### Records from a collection
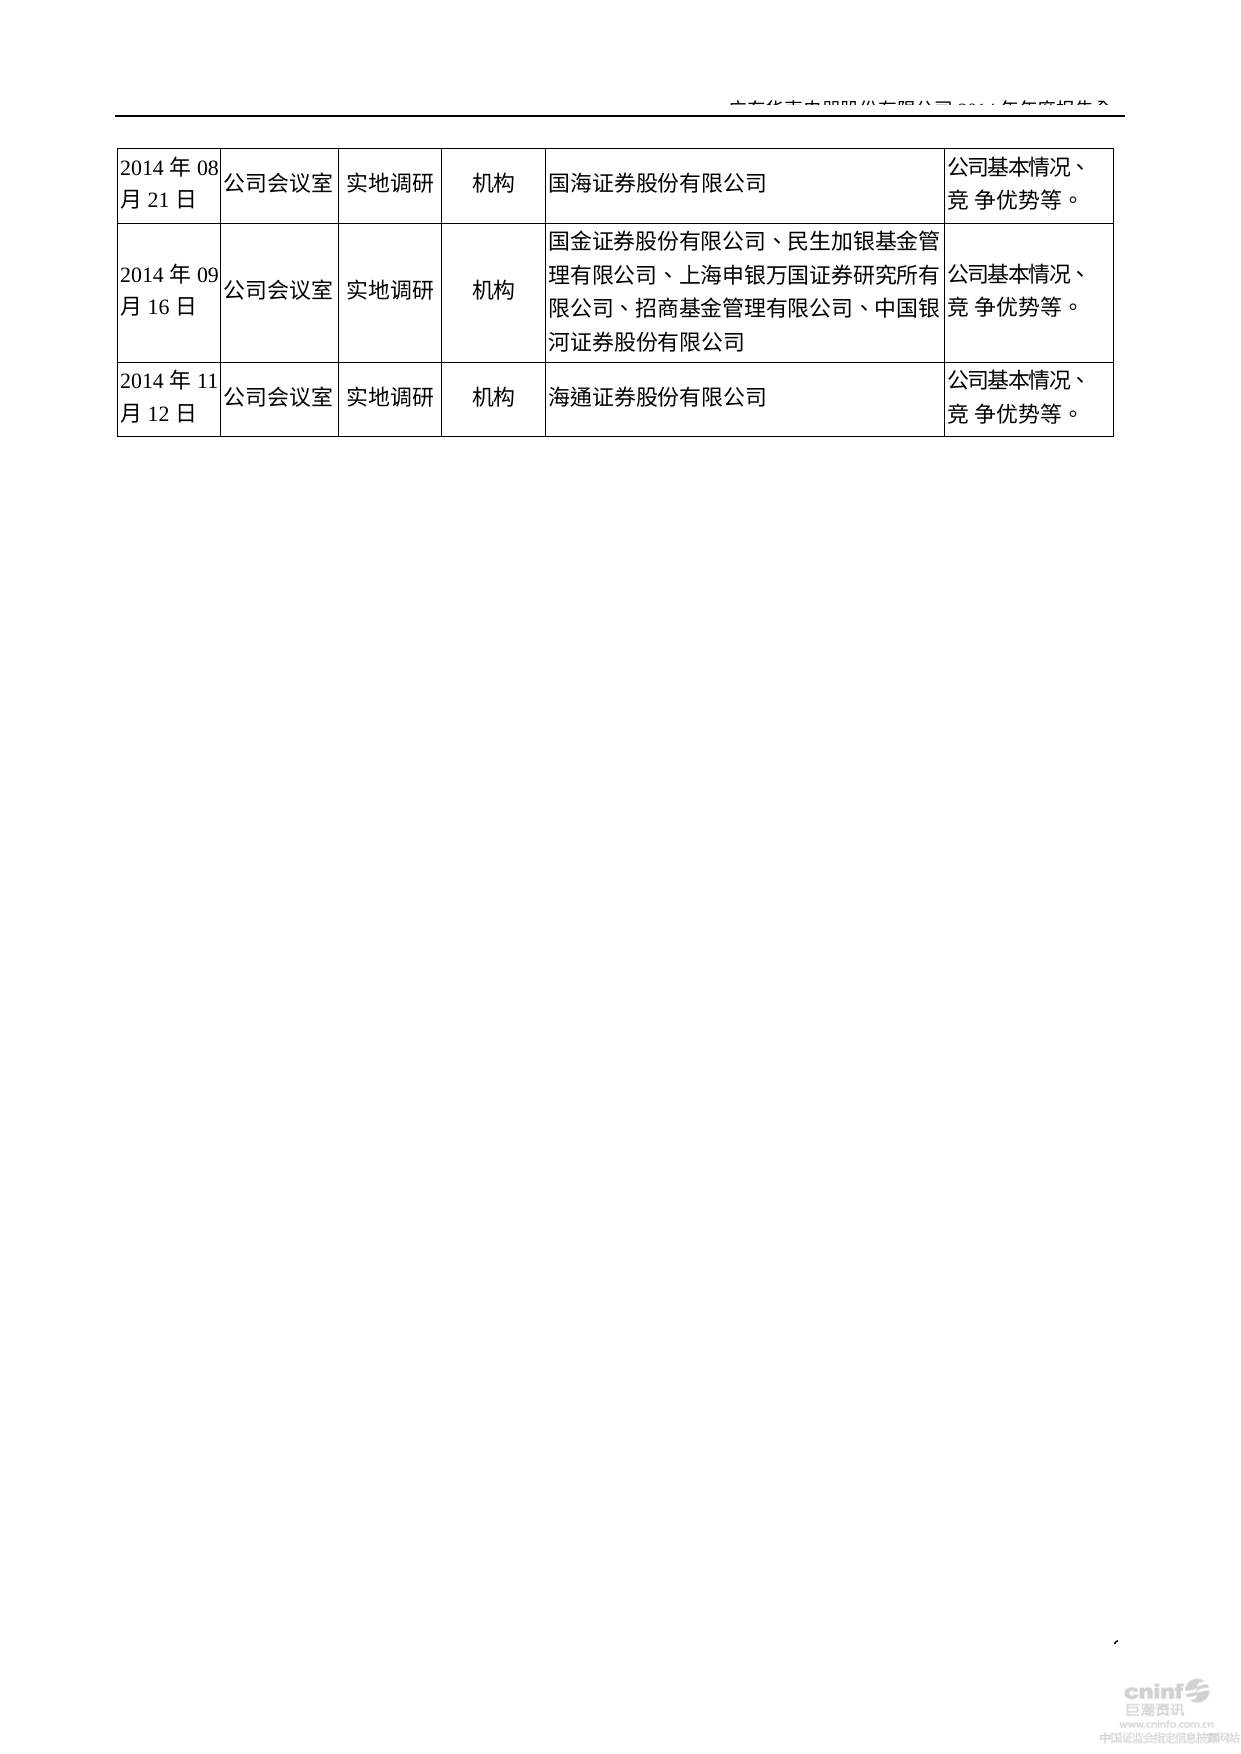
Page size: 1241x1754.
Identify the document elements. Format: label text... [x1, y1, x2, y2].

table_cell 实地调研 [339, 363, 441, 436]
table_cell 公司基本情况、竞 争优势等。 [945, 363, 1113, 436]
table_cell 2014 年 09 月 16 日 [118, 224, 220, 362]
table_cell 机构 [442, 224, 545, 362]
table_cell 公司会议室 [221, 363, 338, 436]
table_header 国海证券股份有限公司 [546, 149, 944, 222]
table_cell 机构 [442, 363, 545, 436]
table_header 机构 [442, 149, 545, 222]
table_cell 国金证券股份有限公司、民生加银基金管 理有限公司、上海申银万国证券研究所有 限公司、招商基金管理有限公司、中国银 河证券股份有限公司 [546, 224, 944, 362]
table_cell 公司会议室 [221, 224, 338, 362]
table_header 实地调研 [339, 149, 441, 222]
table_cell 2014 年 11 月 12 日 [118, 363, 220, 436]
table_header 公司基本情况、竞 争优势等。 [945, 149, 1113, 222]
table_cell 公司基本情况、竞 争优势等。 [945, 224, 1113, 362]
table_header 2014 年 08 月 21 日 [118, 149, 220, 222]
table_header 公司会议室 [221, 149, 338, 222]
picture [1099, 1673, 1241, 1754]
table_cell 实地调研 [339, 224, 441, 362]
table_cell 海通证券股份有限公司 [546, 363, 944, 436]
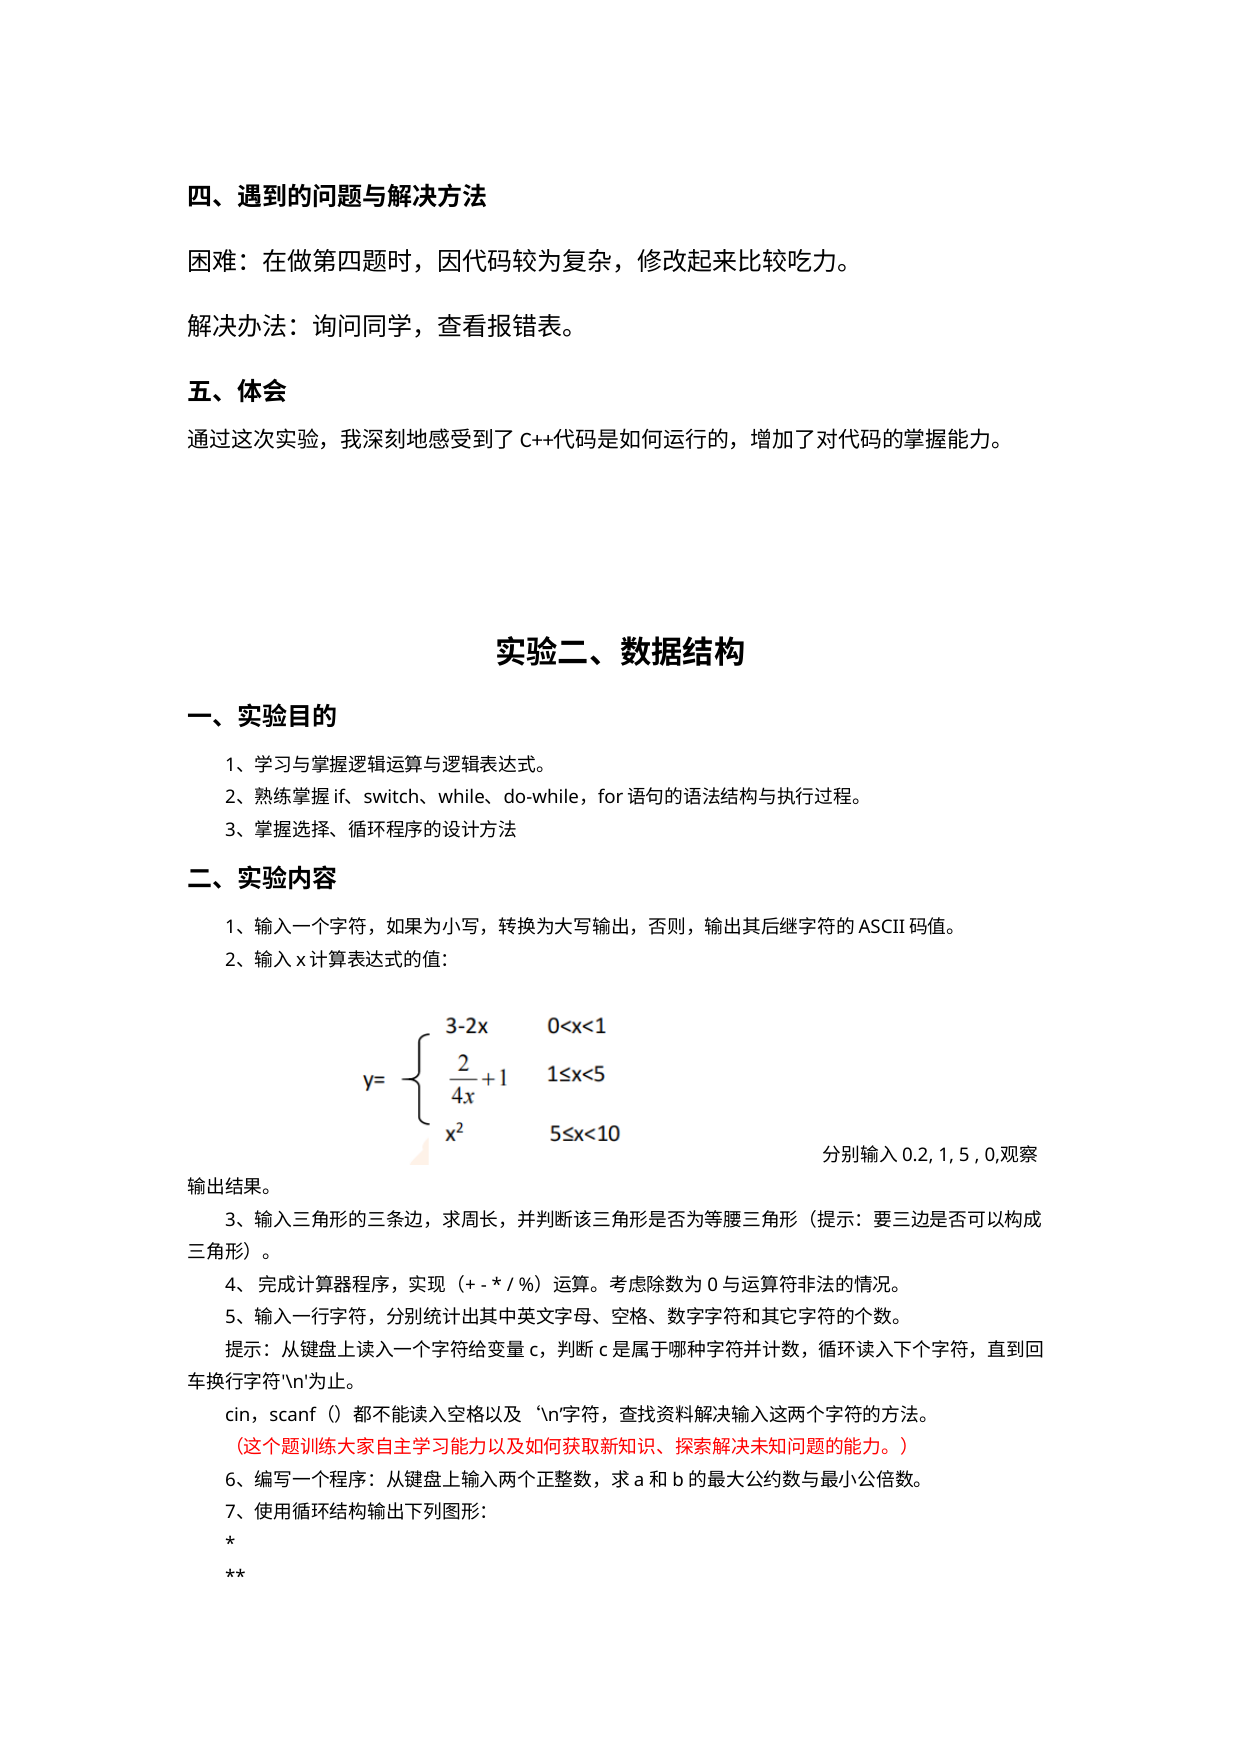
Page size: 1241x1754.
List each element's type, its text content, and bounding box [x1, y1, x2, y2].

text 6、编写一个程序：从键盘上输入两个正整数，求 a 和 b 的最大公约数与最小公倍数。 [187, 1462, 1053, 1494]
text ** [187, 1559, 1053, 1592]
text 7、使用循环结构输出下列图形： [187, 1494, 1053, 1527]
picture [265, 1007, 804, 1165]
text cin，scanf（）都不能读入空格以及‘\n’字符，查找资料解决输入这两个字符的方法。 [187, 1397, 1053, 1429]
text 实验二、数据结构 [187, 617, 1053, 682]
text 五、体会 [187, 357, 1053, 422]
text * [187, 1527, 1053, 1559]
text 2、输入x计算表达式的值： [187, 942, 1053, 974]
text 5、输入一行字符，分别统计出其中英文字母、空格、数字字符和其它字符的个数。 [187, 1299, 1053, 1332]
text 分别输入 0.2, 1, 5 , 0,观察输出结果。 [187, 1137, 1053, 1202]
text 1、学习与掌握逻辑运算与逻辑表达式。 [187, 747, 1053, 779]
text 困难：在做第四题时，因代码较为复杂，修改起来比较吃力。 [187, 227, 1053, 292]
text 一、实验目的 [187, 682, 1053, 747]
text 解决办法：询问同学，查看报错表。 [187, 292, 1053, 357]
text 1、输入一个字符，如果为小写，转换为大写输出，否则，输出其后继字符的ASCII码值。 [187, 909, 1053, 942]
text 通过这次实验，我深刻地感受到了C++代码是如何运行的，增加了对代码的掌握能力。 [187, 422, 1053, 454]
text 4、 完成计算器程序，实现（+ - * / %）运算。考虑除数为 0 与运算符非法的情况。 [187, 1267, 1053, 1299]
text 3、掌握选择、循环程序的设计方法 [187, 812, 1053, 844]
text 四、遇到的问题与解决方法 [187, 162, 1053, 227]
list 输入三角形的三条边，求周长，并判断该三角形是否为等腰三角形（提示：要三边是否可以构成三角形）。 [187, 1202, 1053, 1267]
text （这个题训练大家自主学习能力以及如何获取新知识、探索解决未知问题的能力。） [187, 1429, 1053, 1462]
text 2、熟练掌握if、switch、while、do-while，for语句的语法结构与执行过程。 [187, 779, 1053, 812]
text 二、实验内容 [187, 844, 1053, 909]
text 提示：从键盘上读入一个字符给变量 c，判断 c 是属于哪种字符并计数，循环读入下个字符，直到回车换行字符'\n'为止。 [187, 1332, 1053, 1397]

### What is expected
The copy must reproduce every entry exactly while excluding all pictures.

### Exercise output
Page size: 1241x1754.
Identify the document elements. Format: label text... [x1, y1, x2, y2].

table_cell 实地调研 [339, 363, 441, 436]
table_cell 公司基本情况、竞 争优势等。 [945, 363, 1113, 436]
table_cell 2014 年 09 月 16 日 [118, 224, 220, 362]
table_cell 机构 [442, 224, 545, 362]
table_cell 公司会议室 [221, 363, 338, 436]
table_header 国海证券股份有限公司 [546, 149, 944, 222]
table_cell 机构 [442, 363, 545, 436]
table_header 机构 [442, 149, 545, 222]
table_cell 国金证券股份有限公司、民生加银基金管 理有限公司、上海申银万国证券研究所有 限公司、招商基金管理有限公司、中国银 河证券股份有限公司 [546, 224, 944, 362]
table_cell 公司会议室 [221, 224, 338, 362]
table_header 实地调研 [339, 149, 441, 222]
table_cell 2014 年 11 月 12 日 [118, 363, 220, 436]
table_header 公司基本情况、竞 争优势等。 [945, 149, 1113, 222]
table_cell 公司基本情况、竞 争优势等。 [945, 224, 1113, 362]
table_header 2014 年 08 月 21 日 [118, 149, 220, 222]
table_header 公司会议室 [221, 149, 338, 222]
picture [1099, 1673, 1241, 1754]
table_cell 实地调研 [339, 224, 441, 362]
table_cell 海通证券股份有限公司 [546, 363, 944, 436]
Page size: 1241x1754.
List each element's type, its text content, and bounding box [x1, y1, x2, y2].

text 6、编写一个程序：从键盘上输入两个正整数，求 a 和 b 的最大公约数与最小公倍数。 [187, 1462, 1053, 1494]
text ** [187, 1559, 1053, 1592]
text 7、使用循环结构输出下列图形： [187, 1494, 1053, 1527]
picture [265, 1007, 804, 1165]
text cin，scanf（）都不能读入空格以及‘\n’字符，查找资料解决输入这两个字符的方法。 [187, 1397, 1053, 1429]
text 实验二、数据结构 [187, 617, 1053, 682]
text 五、体会 [187, 357, 1053, 422]
text * [187, 1527, 1053, 1559]
text 2、输入x计算表达式的值： [187, 942, 1053, 974]
text 5、输入一行字符，分别统计出其中英文字母、空格、数字字符和其它字符的个数。 [187, 1299, 1053, 1332]
text 分别输入 0.2, 1, 5 , 0,观察输出结果。 [187, 1137, 1053, 1202]
text 1、学习与掌握逻辑运算与逻辑表达式。 [187, 747, 1053, 779]
text 困难：在做第四题时，因代码较为复杂，修改起来比较吃力。 [187, 227, 1053, 292]
text 一、实验目的 [187, 682, 1053, 747]
text 解决办法：询问同学，查看报错表。 [187, 292, 1053, 357]
text 1、输入一个字符，如果为小写，转换为大写输出，否则，输出其后继字符的ASCII码值。 [187, 909, 1053, 942]
text 通过这次实验，我深刻地感受到了C++代码是如何运行的，增加了对代码的掌握能力。 [187, 422, 1053, 454]
text 4、 完成计算器程序，实现（+ - * / %）运算。考虑除数为 0 与运算符非法的情况。 [187, 1267, 1053, 1299]
text 3、掌握选择、循环程序的设计方法 [187, 812, 1053, 844]
text 四、遇到的问题与解决方法 [187, 162, 1053, 227]
list 输入三角形的三条边，求周长，并判断该三角形是否为等腰三角形（提示：要三边是否可以构成三角形）。 [187, 1202, 1053, 1267]
text （这个题训练大家自主学习能力以及如何获取新知识、探索解决未知问题的能力。） [187, 1429, 1053, 1462]
text 2、熟练掌握if、switch、while、do-while，for语句的语法结构与执行过程。 [187, 779, 1053, 812]
text 二、实验内容 [187, 844, 1053, 909]
text 提示：从键盘上读入一个字符给变量 c，判断 c 是属于哪种字符并计数，循环读入下个字符，直到回车换行字符'\n'为止。 [187, 1332, 1053, 1397]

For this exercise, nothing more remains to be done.